*** Opening of AVAILABLE RECORDS ***

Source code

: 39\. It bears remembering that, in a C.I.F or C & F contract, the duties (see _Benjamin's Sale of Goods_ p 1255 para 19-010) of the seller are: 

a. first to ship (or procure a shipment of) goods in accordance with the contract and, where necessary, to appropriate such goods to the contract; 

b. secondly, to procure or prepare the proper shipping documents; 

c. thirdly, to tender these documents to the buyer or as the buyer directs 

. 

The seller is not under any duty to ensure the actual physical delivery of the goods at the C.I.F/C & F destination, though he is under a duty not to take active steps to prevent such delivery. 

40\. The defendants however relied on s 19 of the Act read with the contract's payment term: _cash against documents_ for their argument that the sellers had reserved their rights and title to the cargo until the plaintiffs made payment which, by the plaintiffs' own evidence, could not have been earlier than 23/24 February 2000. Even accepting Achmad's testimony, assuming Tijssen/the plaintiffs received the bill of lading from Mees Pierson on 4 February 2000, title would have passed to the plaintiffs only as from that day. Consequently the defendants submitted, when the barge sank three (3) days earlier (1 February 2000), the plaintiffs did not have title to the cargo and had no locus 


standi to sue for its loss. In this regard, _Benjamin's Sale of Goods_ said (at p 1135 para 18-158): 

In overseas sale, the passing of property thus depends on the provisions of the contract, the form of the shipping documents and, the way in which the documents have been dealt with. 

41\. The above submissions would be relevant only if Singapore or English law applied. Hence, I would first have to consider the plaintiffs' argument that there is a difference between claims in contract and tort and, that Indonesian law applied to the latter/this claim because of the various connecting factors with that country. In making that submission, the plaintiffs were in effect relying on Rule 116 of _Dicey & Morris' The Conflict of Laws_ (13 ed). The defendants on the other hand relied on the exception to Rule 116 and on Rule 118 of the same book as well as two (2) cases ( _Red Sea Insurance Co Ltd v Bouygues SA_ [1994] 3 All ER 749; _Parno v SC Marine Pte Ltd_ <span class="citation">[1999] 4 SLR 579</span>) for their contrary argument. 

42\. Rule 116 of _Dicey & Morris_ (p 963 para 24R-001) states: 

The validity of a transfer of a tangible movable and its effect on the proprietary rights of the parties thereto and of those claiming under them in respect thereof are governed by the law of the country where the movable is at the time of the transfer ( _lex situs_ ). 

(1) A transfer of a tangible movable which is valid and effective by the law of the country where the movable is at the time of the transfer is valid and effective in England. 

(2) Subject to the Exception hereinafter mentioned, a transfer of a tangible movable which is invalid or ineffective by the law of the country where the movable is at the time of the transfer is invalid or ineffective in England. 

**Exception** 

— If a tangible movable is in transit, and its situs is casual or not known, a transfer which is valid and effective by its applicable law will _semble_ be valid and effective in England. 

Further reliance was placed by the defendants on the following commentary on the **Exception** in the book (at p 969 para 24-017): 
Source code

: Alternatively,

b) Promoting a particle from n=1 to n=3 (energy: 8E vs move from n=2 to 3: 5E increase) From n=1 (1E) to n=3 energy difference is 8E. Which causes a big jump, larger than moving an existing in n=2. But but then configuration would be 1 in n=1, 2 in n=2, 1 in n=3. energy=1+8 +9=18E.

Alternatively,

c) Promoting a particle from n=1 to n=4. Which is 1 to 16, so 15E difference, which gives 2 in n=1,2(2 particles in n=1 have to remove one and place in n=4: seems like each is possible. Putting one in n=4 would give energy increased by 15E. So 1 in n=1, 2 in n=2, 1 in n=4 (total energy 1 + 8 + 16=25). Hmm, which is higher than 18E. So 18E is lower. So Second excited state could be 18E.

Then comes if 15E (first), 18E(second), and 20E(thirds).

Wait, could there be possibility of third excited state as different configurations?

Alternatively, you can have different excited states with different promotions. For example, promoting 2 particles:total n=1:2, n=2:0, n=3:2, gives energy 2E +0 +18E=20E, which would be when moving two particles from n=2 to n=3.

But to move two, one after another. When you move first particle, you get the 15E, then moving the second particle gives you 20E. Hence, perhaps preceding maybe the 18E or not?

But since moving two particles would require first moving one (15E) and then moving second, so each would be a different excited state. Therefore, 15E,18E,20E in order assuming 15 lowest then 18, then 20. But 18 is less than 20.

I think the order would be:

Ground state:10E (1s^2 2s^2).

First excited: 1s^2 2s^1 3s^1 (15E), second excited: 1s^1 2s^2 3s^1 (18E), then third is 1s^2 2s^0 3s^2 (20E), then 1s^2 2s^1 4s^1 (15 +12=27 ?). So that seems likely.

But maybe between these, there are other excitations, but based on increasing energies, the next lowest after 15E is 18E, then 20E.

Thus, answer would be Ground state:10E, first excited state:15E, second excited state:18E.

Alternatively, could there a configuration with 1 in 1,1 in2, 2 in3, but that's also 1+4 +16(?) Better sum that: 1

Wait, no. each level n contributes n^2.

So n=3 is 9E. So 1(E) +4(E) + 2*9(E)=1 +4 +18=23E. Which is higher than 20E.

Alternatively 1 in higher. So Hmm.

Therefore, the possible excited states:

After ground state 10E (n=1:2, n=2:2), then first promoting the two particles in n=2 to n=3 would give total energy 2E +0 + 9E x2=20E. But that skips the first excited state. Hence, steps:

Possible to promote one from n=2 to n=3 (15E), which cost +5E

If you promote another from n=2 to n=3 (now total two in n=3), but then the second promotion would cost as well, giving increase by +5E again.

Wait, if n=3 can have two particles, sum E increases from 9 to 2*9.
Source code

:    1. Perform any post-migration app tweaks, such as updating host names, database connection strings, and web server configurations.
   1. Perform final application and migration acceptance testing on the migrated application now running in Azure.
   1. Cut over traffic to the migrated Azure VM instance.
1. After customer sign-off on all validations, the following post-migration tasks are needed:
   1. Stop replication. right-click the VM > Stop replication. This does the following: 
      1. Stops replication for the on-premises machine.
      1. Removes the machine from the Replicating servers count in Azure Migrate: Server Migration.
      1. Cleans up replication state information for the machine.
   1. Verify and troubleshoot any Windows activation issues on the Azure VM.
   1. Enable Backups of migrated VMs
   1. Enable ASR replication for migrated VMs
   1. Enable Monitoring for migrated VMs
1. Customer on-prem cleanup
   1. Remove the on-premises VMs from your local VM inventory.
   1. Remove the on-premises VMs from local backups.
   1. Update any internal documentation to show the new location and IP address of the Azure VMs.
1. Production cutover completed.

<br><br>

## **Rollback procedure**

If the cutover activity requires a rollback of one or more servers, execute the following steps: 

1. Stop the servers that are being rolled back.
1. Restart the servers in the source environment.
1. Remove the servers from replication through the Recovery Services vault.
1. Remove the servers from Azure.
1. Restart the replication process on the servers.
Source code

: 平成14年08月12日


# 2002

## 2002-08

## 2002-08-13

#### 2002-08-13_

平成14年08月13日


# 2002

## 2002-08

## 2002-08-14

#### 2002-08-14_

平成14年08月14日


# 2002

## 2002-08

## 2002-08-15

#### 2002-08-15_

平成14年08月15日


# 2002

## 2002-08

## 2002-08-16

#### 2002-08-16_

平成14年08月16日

*** Close of AVAILABLE RECORDS ***

## EXERCISE DESCRIPTION:
Reproduce the records word for word from their first line through the line containing "The seller is", including both of those lines.

## SOLUTION:
Source code

: 39\. It bears remembering that, in a C.I.F or C & F contract, the duties (see _Benjamin's Sale of Goods_ p 1255 para 19-010) of the seller are: 

a. first to ship (or procure a shipment of) goods in accordance with the contract and, where necessary, to appropriate such goods to the contract; 

b. secondly, to procure or prepare the proper shipping documents; 

c. thirdly, to tender these documents to the buyer or as the buyer directs 

. 

The seller is not under any duty to ensure the actual physical delivery of the goods at the C.I.F/C & F destination, though he is under a duty not to take active steps to prevent such delivery. 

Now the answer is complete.